The number of steps involved to solve the transcendental equation $\varphi =\sqrt{2}\sin \varphi$.

Answer to Problem 38.72AP

The number of steps involved to solve the transcendental equation $\varphi =\sqrt{2}\sin \varphi$ is around $13$.

Explanation of Solution

Given info: The equation of the intensity of the light in the diffraction pattern is $I=I_{\max }\frac{{\sin }^2\varphi }{{\varphi }^2}$ where $\varphi =\frac{\left(\pi a\sin \theta \right)}{\lambda }$

The equation of $y_1$ is $\sqrt{2}\sin \varphi$ and the equation for $y_2$ is $\varphi$, the value of $\varphi$ is taken from $1$ to $2$ to find the solution of the equation and the corresponding values are shown in the table below.

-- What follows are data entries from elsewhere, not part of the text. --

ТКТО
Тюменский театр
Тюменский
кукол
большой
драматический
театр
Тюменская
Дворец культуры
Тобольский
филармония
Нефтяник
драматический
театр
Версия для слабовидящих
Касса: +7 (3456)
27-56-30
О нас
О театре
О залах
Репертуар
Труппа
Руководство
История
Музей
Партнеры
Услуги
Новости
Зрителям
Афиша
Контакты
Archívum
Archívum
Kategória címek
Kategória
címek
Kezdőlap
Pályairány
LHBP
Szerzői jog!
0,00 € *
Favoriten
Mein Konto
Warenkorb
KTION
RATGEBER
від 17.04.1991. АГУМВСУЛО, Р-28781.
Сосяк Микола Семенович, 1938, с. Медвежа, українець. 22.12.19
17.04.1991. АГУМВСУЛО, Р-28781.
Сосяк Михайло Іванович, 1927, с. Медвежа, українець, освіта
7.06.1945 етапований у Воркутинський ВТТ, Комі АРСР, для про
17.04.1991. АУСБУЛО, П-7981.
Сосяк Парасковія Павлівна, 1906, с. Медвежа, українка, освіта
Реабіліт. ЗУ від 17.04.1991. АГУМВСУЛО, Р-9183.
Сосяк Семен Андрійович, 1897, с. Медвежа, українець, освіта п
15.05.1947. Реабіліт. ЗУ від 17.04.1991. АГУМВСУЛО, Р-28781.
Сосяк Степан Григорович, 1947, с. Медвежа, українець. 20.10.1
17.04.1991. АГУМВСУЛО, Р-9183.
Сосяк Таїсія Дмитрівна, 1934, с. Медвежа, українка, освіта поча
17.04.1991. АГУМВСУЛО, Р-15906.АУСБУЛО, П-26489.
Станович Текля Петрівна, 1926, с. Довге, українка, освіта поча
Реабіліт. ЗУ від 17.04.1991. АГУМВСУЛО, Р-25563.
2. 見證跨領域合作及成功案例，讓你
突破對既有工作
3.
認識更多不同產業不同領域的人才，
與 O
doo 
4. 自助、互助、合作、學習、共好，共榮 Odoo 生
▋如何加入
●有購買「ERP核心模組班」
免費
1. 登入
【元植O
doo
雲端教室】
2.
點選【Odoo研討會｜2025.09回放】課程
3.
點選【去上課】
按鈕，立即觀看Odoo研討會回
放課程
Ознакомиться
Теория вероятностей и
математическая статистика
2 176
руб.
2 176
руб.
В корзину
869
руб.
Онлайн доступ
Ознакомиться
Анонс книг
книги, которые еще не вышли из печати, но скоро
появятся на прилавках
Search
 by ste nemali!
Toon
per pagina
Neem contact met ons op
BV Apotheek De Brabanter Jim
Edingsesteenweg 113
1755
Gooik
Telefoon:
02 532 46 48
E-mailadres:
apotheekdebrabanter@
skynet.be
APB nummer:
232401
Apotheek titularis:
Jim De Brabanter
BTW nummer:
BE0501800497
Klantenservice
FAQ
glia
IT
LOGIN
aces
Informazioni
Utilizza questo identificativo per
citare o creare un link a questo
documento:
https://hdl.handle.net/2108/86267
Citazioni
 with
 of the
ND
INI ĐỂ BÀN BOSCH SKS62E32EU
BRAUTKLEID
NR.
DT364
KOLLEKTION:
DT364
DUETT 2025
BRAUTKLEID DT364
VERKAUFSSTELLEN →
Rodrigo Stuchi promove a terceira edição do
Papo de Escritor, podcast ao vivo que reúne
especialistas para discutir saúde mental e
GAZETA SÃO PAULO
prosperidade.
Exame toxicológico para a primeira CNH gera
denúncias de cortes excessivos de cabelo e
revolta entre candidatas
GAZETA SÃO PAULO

$\varphi$	$\sqrt{2}\sin \varphi$
$1$	$1.19$
$2$	$1.29$
$1.5$	$1.41$
$1.4$	$1.394$
$1.39$	$1.391$
$1.392$	$1.3917$
$1.3915$	$1.39154$
$1.39152$	$1.39155$
$1.3916$	$1.39158$
$1.39158$	$1.391563$
$1.39157$	$1.391561$
$1.39156$	$1.391558$
$1.3915574$	$1.3915574$

The solution of the transcendental equation $\varphi =\sqrt{2}\sin \varphi$ is $1.3915574$ and the solution can be achieved in around $13$ steps.

Conclusion

Therefore, the number of steps involved to solve the transcendental equation $\varphi =\sqrt{2}\sin \varphi$ is around $13$.